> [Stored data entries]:
□ □ □ □
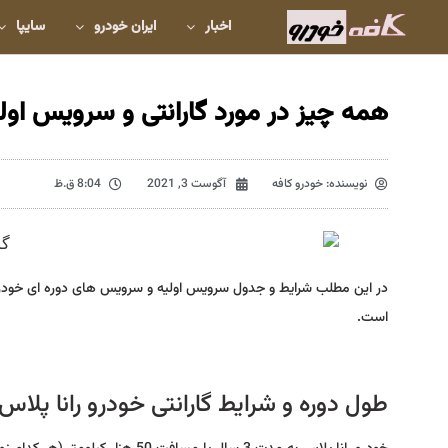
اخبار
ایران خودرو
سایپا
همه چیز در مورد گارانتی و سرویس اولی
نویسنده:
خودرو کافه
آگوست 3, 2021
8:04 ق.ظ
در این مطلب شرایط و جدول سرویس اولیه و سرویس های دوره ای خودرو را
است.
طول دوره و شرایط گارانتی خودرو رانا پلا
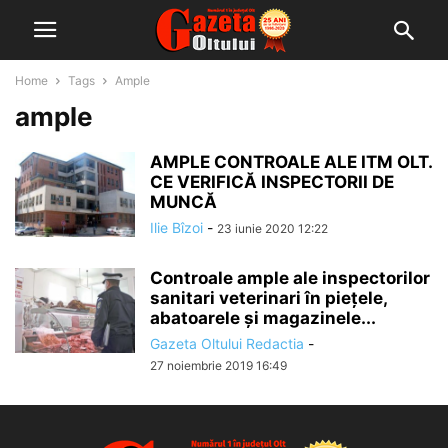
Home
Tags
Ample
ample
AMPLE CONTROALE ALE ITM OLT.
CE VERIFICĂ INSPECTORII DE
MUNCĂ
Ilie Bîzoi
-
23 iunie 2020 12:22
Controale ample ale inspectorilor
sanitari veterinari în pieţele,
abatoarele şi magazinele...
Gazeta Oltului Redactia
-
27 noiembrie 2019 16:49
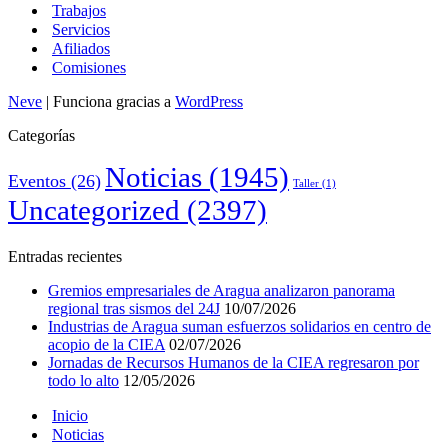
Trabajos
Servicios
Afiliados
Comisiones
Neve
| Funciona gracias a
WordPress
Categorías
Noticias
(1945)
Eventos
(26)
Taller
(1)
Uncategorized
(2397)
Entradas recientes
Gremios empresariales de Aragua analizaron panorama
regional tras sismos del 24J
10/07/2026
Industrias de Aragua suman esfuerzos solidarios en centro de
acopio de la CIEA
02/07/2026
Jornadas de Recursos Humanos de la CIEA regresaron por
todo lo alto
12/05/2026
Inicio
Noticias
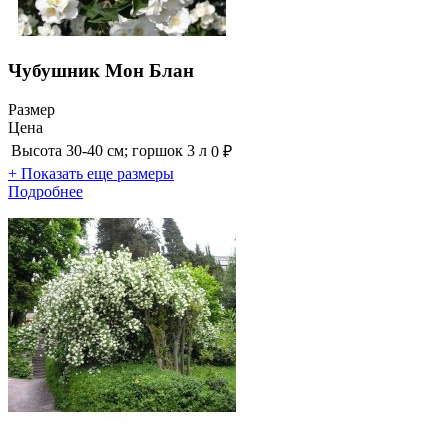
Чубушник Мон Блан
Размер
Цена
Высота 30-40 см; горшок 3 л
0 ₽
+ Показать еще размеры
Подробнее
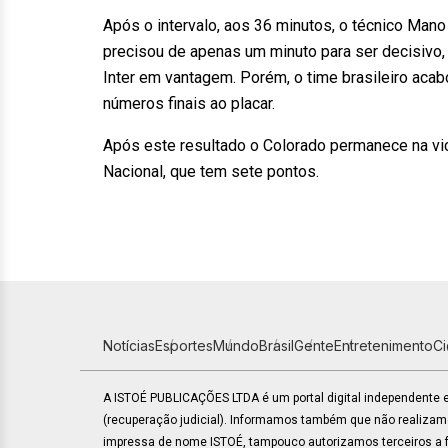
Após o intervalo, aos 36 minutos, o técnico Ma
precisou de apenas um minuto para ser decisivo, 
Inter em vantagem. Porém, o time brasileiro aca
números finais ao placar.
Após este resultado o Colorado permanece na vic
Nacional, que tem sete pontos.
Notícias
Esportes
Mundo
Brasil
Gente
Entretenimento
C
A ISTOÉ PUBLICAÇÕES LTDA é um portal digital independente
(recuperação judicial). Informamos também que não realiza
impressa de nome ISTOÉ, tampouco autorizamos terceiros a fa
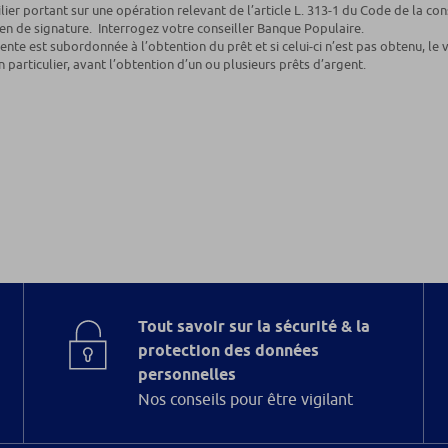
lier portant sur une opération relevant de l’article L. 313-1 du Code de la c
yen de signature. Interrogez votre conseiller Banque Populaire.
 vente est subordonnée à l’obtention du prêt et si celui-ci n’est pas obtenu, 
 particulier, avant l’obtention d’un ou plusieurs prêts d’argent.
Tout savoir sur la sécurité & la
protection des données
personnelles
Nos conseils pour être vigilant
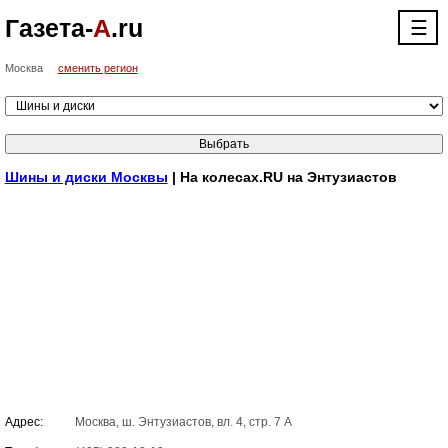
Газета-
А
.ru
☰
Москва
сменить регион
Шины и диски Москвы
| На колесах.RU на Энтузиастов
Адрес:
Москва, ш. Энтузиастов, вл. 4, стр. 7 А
□ □ □ □
Would you set down every line of the data above exactly, skipping the pictures?

> [Task solution]:
اخبار
ایران خودرو
سایپا
همه چیز در مورد گارانتی و سرویس اولی
نویسنده:
خودرو کافه
آگوست 3, 2021
8:04 ق.ظ
در این مطلب شرایط و جدول سرویس اولیه و سرویس های دوره ای خودرو را
است.
طول دوره و شرایط گارانتی خودرو رانا پلا
Home
Tags
Ample
ample
AMPLE CONTROALE ALE ITM OLT.
CE VERIFICĂ INSPECTORII DE
MUNCĂ
Ilie Bîzoi
-
23 iunie 2020 12:22
Controale ample ale inspectorilor
sanitari veterinari în pieţele,
abatoarele şi magazinele...
Gazeta Oltului Redactia
-
27 noiembrie 2019 16:49
Trabajos
Servicios
Afiliados
Comisiones
Neve
| Funciona gracias a
WordPress
Categorías
Noticias
(1945)
Eventos
(26)
Taller
(1)
Uncategorized
(2397)
Entradas recientes
Gremios empresariales de Aragua analizaron panorama
regional tras sismos del 24J
10/07/2026
Industrias de Aragua suman esfuerzos solidarios en centro de
acopio de la CIEA
02/07/2026
Jornadas de Recursos Humanos de la CIEA regresaron por
todo lo alto
12/05/2026
Inicio
Noticias
Чубушник Мон Блан
Размер
Цена
Высота 30-40 см; горшок 3 л
0 ₽
+ Показать еще размеры
Подробнее
Após o intervalo, aos 36 minutos, o técnico Ma
precisou de apenas um minuto para ser decisivo, 
Inter em vantagem. Porém, o time brasileiro aca
números finais ao placar.
Após este resultado o Colorado permanece na vic
Nacional, que tem sete pontos.
Notícias
Esportes
Mundo
Brasil
Gente
Entretenimento
C
A ISTOÉ PUBLICAÇÕES LTDA é um portal digital independente
(recuperação judicial). Informamos também que não realiza
impressa de nome ISTOÉ, tampouco autorizamos terceiros a fa
lier portant sur une opération relevant de l’article L. 313-1 du Code de la c
yen de signature. Interrogez votre conseiller Banque Populaire.
 vente est subordonnée à l’obtention du prêt et si celui-ci n’est pas obtenu, 
 particulier, avant l’obtention d’un ou plusieurs prêts d’argent.
Tout savoir sur la sécurité & la
protection des données
personnelles
Nos conseils pour être vigilant
Газета-
А
.ru
☰
Москва
сменить регион
Шины и диски Москвы
| На колесах.RU на Энтузиастов
Адрес:
Москва, ш. Энтузиастов, вл. 4, стр. 7 А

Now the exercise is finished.